Phil Calvert, director of Training Strategies, trains IFAs how to sell more protection products and has a lot of time for friendly societies. He says that more IFAs should give close consideration to them. “They can often assist with difficult or non standard cases and can enable some ‘awkward’ clients to purchase cover that they might not be able to obtain with more traditional income protection offices.
“This niche also gives IFAs an opportunity to conduct marketing campaigns to specific groups of clients. I understand that they [friendly societies] tend to be very hot on service too.”
The assistant general secretary at the British Benefits Friendly Society, Jan Rymarz, agrees that friendly societies make less noise than insurance companies. “We don’t spend time and effort in getting more business because we tend to rely on word of mouth. Of greater importance is the provision of service. We don’t care about profitability and making returns,” he explains. “The reason for our existence is to look after people and we actually care about ensuring that Joe Bloggs, who is very ill, is getting his money.”
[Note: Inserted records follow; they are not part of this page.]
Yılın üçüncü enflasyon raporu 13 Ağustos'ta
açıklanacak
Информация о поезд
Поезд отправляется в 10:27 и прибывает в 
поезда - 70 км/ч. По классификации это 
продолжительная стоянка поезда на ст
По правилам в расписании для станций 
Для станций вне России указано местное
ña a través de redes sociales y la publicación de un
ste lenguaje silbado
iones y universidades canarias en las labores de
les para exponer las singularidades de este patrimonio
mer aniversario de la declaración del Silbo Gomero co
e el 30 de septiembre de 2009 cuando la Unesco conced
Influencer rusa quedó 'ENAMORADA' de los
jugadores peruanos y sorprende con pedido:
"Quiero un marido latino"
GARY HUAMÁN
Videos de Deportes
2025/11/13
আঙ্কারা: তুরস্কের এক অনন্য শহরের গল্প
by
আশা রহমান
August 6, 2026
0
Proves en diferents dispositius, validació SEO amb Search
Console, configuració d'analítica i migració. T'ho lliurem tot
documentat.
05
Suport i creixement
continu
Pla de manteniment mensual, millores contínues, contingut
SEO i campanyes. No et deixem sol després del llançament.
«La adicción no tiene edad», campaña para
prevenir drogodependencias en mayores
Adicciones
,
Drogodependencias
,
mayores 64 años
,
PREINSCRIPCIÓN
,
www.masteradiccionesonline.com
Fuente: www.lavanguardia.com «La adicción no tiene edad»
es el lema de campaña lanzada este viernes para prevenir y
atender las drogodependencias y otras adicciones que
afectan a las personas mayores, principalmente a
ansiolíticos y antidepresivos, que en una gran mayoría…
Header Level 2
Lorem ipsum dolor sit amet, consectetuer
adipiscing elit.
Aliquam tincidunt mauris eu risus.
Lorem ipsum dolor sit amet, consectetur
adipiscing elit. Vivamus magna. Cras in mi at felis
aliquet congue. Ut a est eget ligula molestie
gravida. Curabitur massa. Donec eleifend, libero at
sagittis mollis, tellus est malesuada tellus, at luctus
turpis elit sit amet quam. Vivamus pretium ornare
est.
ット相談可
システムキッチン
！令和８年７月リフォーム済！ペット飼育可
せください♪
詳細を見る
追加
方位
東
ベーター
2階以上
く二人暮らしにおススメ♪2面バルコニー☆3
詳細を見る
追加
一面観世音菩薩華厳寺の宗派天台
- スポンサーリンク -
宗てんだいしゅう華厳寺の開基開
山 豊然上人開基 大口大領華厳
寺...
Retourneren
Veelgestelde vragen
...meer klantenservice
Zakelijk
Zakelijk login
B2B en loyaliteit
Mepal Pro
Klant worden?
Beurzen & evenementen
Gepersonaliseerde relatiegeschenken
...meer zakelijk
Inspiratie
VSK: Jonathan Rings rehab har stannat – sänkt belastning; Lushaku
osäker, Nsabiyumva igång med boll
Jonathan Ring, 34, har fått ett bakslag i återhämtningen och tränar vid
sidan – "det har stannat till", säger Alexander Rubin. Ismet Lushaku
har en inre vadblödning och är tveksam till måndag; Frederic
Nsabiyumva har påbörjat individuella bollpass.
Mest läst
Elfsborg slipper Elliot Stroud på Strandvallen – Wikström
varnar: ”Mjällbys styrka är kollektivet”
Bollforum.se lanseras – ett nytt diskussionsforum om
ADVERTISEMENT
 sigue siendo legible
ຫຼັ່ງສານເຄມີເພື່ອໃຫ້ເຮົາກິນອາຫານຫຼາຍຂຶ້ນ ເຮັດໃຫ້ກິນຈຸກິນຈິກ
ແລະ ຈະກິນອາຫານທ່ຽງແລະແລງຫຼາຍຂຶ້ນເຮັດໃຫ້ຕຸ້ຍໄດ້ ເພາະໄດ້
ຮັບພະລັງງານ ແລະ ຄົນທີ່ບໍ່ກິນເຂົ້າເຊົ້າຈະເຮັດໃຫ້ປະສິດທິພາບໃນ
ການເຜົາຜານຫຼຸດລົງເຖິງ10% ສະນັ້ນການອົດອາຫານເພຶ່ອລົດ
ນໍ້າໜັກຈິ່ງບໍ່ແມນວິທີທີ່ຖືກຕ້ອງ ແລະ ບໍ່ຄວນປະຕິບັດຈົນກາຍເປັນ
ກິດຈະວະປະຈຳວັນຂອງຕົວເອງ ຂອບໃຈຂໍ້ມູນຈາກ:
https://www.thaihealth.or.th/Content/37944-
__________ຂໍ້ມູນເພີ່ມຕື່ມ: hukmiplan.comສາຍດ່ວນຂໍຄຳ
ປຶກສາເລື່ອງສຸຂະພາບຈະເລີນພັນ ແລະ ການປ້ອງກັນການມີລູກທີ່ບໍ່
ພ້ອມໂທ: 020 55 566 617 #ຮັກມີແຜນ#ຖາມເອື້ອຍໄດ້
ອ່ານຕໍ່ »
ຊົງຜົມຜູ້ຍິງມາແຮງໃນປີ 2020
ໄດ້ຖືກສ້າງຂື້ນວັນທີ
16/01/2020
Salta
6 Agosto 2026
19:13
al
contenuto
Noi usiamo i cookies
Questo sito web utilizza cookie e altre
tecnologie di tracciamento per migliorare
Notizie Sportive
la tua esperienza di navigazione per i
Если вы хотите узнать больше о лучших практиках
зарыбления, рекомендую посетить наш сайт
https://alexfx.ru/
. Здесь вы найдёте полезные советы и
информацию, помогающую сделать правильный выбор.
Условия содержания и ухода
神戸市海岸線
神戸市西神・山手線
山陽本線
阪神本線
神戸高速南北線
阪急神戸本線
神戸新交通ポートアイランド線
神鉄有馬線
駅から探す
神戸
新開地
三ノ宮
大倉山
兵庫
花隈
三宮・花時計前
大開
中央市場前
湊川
Rymarz is aware that the friendly society movement is not well publicised and that consumers think societies are an insurance company under another name. But, he says, the differences are clearly evident after a policyholder has been with a friendly society for a few years. He adds: “Boy, are they glad they are with us. They can really see that we did the very best for them.”
He says that if the NHS improves there would be no need for the movement’s existence. “Friendly societies help those people who cannot afford expensive insurance. We are really driven by the need to help people and I don’t see this role changing.
“We are still small and only a matter of five years ago societies in England accounted for 1% of all the insurance in the UK. The overall principle would never change even if it increased to 9%.
“I wish there was a more manageable way to get the message across. We have tried roadshows and had network meetings with lots of IFAs and have seen the level of interest grow but this is pretty expensive. Besides, IFAs are bombarded by everyone claiming that they are selling the best products and they are under a lot of pressure,” he says.
Foresters is a mutual company, which is a similar concept to a friendly society. However, it is registered as a fraternal benefits society and operates in three countries – the UK, north America and Canada.
Steve Dilworth, UK director of membership at Foresters, explains that while the society is concerned with helping families and also communities with charity work it is not “the be all and end all” of its work. He suggests that advisers should be looking primarily at the best products for their clients. He says: “If the provider happens to be a mutual then that is a good thing.”